The case was registered under several sections of the Anti-Terrorism Act (ATA) 1997 and Pakistan Penal Code (PPC), including murder, attempt to murder, obstructing public officials in discharging their duty, assaulting a public official, and mischief by fire or explosive material with intent to destroy a house or cause death or hurt.

Judge Abbas admitted the suspects’ pleas, in which they claimed the police had implicated them in the case only based on suspicion. They stated that the police had failed to attribute their specific roles in the incident, and none of the 18 witnesses had identified them.

“Nothing has been recovered from their possession,” they added.

Accepting the petitions, the judge ordered the suspects’ release on bail against surety bonds of 100,000 rupees (US$360) each.

The release of the suspects has shocked and disappointed Christians and rights advocates.

“They think that Gill’s case will have a similar outcome as the Jaranwala cases on August 16. In those cases, all detained suspects were released on bail, and the court stopped the proceedings because of a faulty police investigation and weak prosecution.”

The victim’s son, Sultan Gill, confirmed to Christian Daily International-Morning Star News that police had neither recorded their statements nor informed them about the bail applications.

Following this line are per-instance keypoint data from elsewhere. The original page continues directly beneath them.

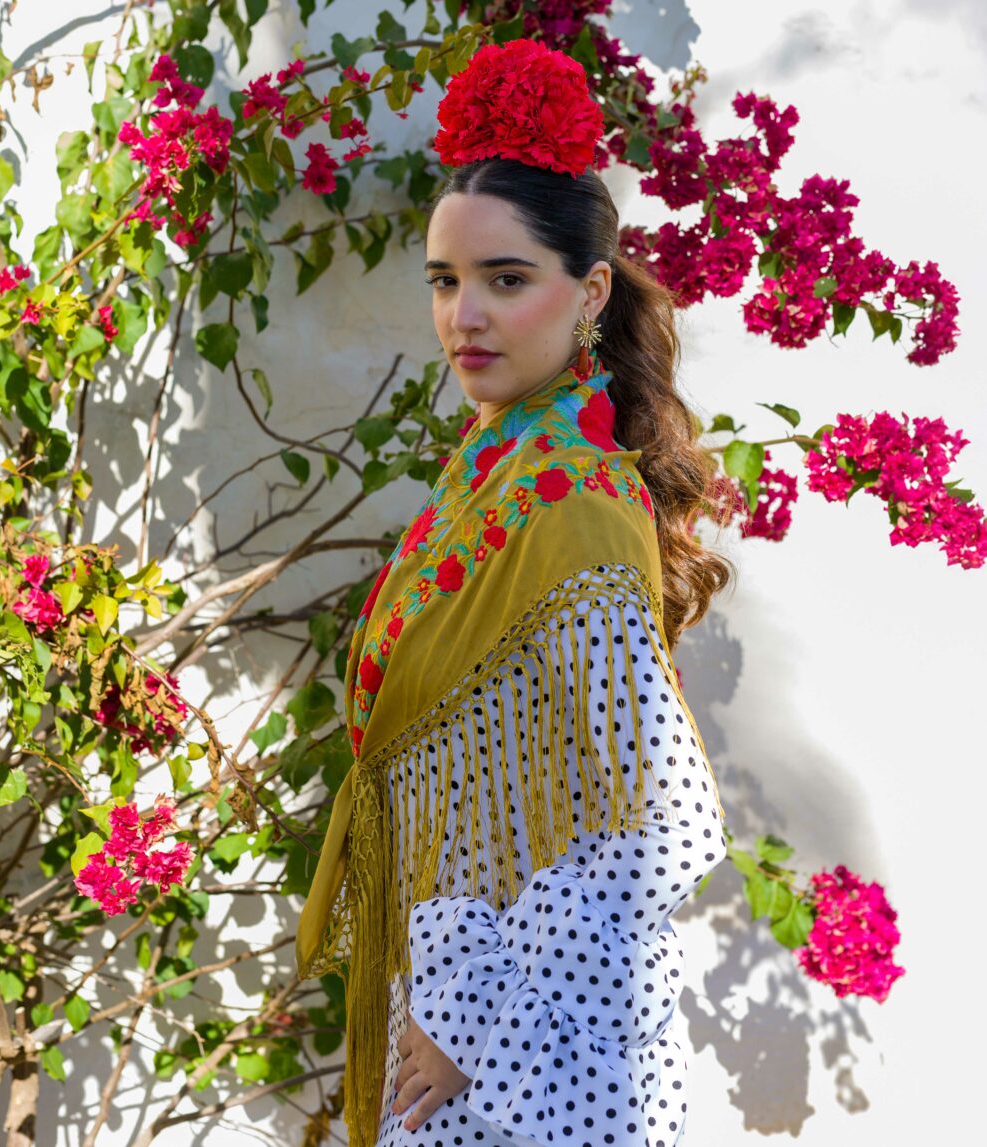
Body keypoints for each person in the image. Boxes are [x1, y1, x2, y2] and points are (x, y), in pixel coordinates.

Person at [296, 38, 735, 1147]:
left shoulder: (572, 502)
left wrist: (468, 1020)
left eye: (504, 279)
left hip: (530, 1057)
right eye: (445, 282)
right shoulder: (493, 471)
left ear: (589, 292)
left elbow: (663, 819)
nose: (465, 317)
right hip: (465, 1005)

“The news of the bails came as a surprise to us,” Sultan Gill said. “We only came to know about this when the police suddenly increased deployment in our area, as most of the men freed on bail are from our neighborhood.”

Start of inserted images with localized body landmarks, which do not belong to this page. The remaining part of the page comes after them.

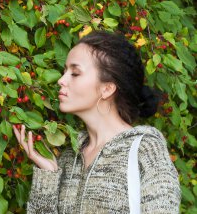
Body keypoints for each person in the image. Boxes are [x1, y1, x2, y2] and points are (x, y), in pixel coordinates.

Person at [13, 31, 180, 213]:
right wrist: (48, 175)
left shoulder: (145, 150)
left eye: (75, 73)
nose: (61, 80)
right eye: (64, 72)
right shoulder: (69, 158)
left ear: (107, 89)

He said that the police were forcing them to stay indoors, making them prisoners in their own houses.

“We are clueless and don’t know where this case is headed. I don’t think we have any other option but to relocate from this city,” he said.

“Despite church leaders and Christian socio-political activists speaking out against the escalating violent persecution of their community, the government’s silence and inaction have led many to believe that the community has been abandoned to the mercy of Islamist extremists.”

Pakistan ranked seventh on Open Doors’ 2024 World Watch List of the most challenging places to be a Christian, as it was the previous year.